(Textauszug)
_____

Tchibo ist nicht nur deutscher Marktführer beim konventionellen Kaffee, sondern mit einem Anteil von 54 Prozent auch größter Vermarkter nachhaltigen Kaffees. Dennoch sind bislang mangels ausreichender Anbauflächen nur 13 Prozent des von dem Unternehmen angebotenen Getränks nachhaltig. 2012 sollen zumindest alle Sorten der Tchibo-Marke Privat Kaffee sowie des Kapselsystems Cafissimo nachhaltig erzeugt werden. Jedes Jahr soll so der Anteil bei Tchibo steigen. "Ziel ist, dass wir mittelfristig nur noch nachhaltig angebauten Rohkaffee einsetzen können", so Conrad. Wie lange dies dauert, hänge allerdings von der Umrüstungsbereitschaft der Bauern ab.

"Es ist gut, dass sich inzwischen auch große Unternehmen das Thema Nachhaltigkeit auf die Fahnen geschrieben haben", sagt Claudia Brück, stellvertretende Geschäftsführerin bei FairTrade Deutschland, dem Abendblatt. Die Organisation zeichnet bereits seit Jahrzehnten Firmen mit dem FairTrade-Siegel für fairen Handel mit Erzeugern aus der Dritten Welt aus. "Tchibo ist sehr engagiert, holt sich für seine verschiedenen Produktbereiche auch externes Know-how in puncto Nachhaltigkeit", so Brück.

"Die Kaffeefarmer müssen davon überzeugt werden, dass Qualität nur mit einer nachhaltigen Bewirtschaftung der Flächen erreicht werden kann", sagt Conrad. Ein langwieriges Unterfangen, bei zigtausend Bauern in aller Welt, von denen die meisten nur einen bis vier Hektar Fläche bewirtschaften. "Wir betreiben in Afrika am Mount Kenya ein Projekt mit 12 000 Farmern und ihren Familien. Unter anderem wollen wir eine vernünftige Infrastruktur für Bildung ermöglichen, die Landwirtschaft auf nachhaltige Produktion umstellen und die Bauern davon überzeugen, dass nachhaltiger Kaffee auch ihren Gewinn erhöht."

Zehn solcher Projekte wie in Kenia betreibt das Unternehmen derzeit weltweit. Vier davon in Eigenregie und sechs weitere mit internationalen Partnern wie etwa Lavazza oder dem Hamburger Großhändler Neumann. Eines davon befindet sich in Guatemala. Gemeinsam mit der Organisation Rainforest Alliance werden insgesamt 1200 Farmer bei der Renaturierung des Regenwaldes und der Umstellung der Produktion unterstützt.

Veränderungen soll es auch im jede Woche wechselnden Angebot bei Gebrauchsartikeln geben. Das Unternehmen ist einer der größten Abnehmer der 2005 von Michael Otto gegründeten Initiative Cotton made in Africa (CmiA). Derzeit hat das Projekt rund 240 000 Kleinbauern auf dem Kontinent unter Vertrag, die nachhaltige Baumwolle anpflanzen. "Unser Anliegen ist auch, dass künftig mehr Wertschöpfung in Afrika verbleibt, also dort auch die Baumwolle zu Textilien weiterverarbeitet wird", sagte CmiA-Sprecherin Tina Stridde dem Abendblatt.

_____

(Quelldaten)
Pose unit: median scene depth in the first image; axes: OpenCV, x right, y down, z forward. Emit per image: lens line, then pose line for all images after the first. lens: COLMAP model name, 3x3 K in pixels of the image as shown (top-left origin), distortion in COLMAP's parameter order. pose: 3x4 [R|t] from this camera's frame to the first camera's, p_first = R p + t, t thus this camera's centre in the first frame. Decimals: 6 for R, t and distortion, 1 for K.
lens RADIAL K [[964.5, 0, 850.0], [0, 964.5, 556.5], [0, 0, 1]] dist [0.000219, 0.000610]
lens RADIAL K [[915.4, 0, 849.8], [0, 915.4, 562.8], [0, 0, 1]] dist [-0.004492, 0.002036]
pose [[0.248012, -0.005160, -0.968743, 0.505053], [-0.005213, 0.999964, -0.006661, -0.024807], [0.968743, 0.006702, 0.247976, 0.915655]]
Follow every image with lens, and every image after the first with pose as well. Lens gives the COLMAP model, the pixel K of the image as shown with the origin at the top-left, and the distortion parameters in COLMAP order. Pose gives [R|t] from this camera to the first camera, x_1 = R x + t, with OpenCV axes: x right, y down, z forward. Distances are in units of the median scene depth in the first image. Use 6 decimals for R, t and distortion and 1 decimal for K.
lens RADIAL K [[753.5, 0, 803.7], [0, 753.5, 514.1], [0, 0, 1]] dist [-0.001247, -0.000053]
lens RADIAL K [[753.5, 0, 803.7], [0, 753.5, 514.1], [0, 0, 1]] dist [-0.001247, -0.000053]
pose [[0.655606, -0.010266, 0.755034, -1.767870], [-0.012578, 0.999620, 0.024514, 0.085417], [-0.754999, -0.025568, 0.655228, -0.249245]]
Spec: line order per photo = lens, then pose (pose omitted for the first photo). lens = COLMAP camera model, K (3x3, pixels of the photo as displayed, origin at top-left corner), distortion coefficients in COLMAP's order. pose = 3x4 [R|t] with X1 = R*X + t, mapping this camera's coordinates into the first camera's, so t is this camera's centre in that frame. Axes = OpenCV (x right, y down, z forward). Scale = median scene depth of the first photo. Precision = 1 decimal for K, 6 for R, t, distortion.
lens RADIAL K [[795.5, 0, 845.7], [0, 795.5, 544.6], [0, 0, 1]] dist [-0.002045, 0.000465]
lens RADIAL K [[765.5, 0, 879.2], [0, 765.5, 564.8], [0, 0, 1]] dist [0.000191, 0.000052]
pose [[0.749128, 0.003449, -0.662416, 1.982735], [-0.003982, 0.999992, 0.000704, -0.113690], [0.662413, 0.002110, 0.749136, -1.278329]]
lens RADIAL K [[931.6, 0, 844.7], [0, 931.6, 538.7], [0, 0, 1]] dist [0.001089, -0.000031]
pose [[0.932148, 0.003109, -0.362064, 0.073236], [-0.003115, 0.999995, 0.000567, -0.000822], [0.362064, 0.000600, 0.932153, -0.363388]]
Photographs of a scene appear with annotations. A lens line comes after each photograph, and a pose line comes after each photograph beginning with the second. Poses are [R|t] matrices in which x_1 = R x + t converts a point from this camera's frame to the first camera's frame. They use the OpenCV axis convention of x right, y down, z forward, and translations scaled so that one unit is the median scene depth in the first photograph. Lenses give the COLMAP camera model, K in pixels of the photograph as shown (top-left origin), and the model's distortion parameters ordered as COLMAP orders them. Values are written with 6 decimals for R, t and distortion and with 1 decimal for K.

_____

(Aufgaben)
#1 Beantworten Sie anhand des Textauszugs:
(a) Welchen Anteil hat Tchibo an der Vermarktung nachhaltigen Kaffees?
(b) Mit wie vielen Farmern betreibt das Unternehmen das Projekt am Mount Kenya?
(c) Wie viele Kleinbauern hat die Initiative Cotton made in Africa derzeit unter Vertrag?
#2 Überarbeiten Sie den Textauszug von „Zehn solcher Projekte“ bis „der Produktion unterstützt.“, und ersetzen Sie dabei „Guatemala“ durch „Honduras“.

(Ergebnisse in Reihenfolge)
#1
(a) 54 Prozent
(b) 12 000 Farmer und ihre Familien
(c) rund 240 000

#2
Zehn solcher Projekte wie in Kenia betreibt das Unternehmen derzeit weltweit. Vier davon in Eigenregie und sechs weitere mit internationalen Partnern wie etwa Lavazza oder dem Hamburger Großhändler Neumann. Eines davon befindet sich in Honduras. Gemeinsam mit der Organisation Rainforest Alliance werden insgesamt 1200 Farmer bei der Renaturierung des Regenwaldes und der Umstellung der Produktion unterstützt.